Mandi : Arthy, qu'en pensez-vous ? Comment la technologie va-t-elle révolutionner le visage de l'ESG pour nos futurs investisseurs et votre monde ? 

Arthy: Marty voit très juste, n'est-ce pas ? Tout le monde va chercher des informations, et des informations disponibles au bon moment. On en revient donc à la capacité à rendre compte et à auditer en s'appuyant sur les données. Cela va être essentiel, c'est pourquoi la technologie joue un rôle considérable dans la capacité d'une entreprise à faire ce travail et pour que les investisseurs puissent obtenir ces informations. Et aussi pour rester au niveau dans les comparaisons qu'établissent les investisseurs entre différentes entreprises. Est-ce que tout cela répond à des normes identiques qui leur permettent de réellement examiner et de voir si les résultats, pour ainsi dire, sont toujours favorables ? Mais comment les concurrents établissent-ils leurs rapports, et ceux-ci sont-ils comparables et équivalents ? Mais tout repose sur des données précises en temps opportun, à l'auditabilité et à la possibilité de les avoir à portée de main pour que quelqu'un puisse prendre une décision.

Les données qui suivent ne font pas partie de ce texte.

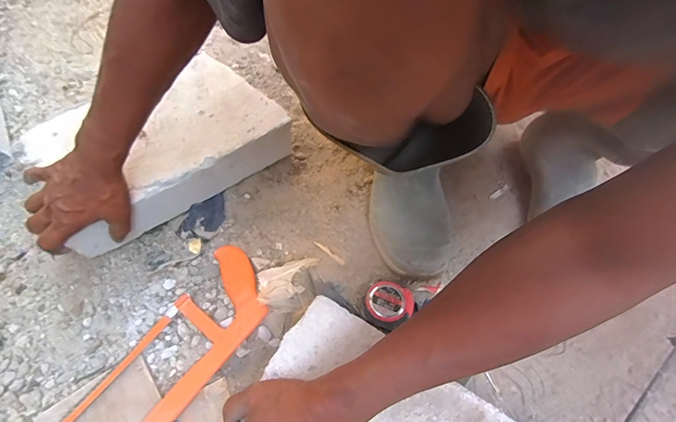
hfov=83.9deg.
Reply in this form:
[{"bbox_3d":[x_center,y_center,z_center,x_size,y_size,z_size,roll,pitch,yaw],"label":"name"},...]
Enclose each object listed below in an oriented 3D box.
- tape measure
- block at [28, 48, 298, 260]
[{"bbox_3d":[0.062,0.118,0.476,0.062,0.035,0.054,-31,64,-20],"label":"tape measure"},{"bbox_3d":[-0.251,-0.099,0.552,0.314,0.087,0.186,-29,65,-18],"label":"block"}]

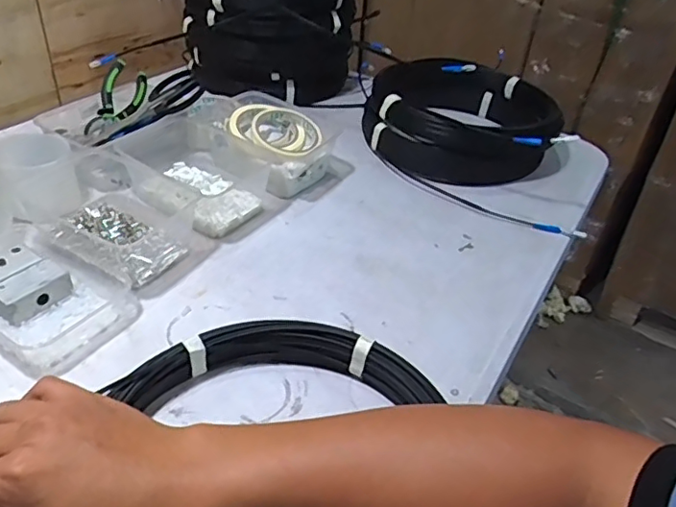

Mandi : Je suis entièrement d'accord. Et l'une des questions que je me pose de mon côté est celle de la fiabilité des données, puis comment l'on se montre de façon authentique. Le pire pour un professionnel des questions environnementales, sociales et de gouvernance, c'est l'écoblanchiment ou le « purpose washing ». Et nous voulons que cela soit facile et harmonieux, afin de pouvoir élaborer une stratégie pour l'entreprise, et, au final, à mesure que Marty nous ouvre la voie, d'ajouter de la valeur commerciale à notre résultat net. La seule façon pour moi de le faire est de m'assurer que la technologie me permet d'avancer aussi rapidement que le conseil d'administration, car notre direction, nos employés, nos investisseurs et nos consommateurs sont exigeants. J'attends donc avec impatience le jour où ce processus sera simplifié, et le jour où la stratégie pourra être accélérée. 

Merci beaucoup. C'est la saison idéale pour assister ensemble aux assemblées annuelles des actionnaires. J'aime votre point de vue, Marty, en tant que PDG. Arthy, merci beaucoup pour votre sagesse, en ce qui concerne la gestion d'actifs et les investisseurs, et pour m'avoir permis de m'imprégner de tout cela en tant que professionnel de l'ESG. Merci beaucoup à vous, et nous attendons avec impatience le prochain débat que nous aurons sur un sujet ESG.